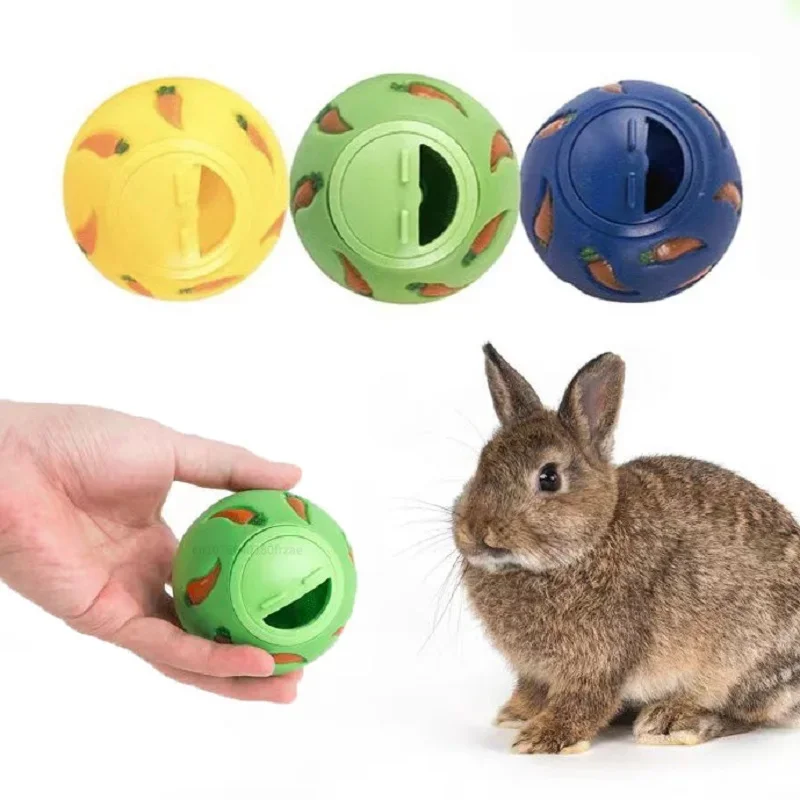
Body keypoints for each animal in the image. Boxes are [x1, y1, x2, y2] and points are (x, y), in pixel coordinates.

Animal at [452, 343, 800, 755]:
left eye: (549, 477)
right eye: (481, 464)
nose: (476, 531)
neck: (591, 539)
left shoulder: (600, 659)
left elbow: (585, 701)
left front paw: (542, 738)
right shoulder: (534, 671)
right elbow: (532, 689)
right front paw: (516, 715)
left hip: (742, 662)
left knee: (745, 713)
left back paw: (672, 721)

*WHAT YOU ARE ASKED TO DO*
Please set the records down again exactly as written. The pictures should not be included.

*TASK RESULT*
Body keypoints for each animal in the image. Boxes are [x1, y1, x2, y2] and points are (x, y), in pixel coordinates.

Animal at [452, 343, 800, 755]:
left eye: (549, 477)
right eye: (481, 464)
nose: (476, 531)
neck: (591, 539)
left shoulder: (600, 659)
left elbow: (585, 701)
left front paw: (542, 738)
right shoulder: (534, 671)
right elbow: (532, 689)
right front paw: (516, 715)
left hip: (742, 662)
left knee: (745, 713)
left back paw: (672, 721)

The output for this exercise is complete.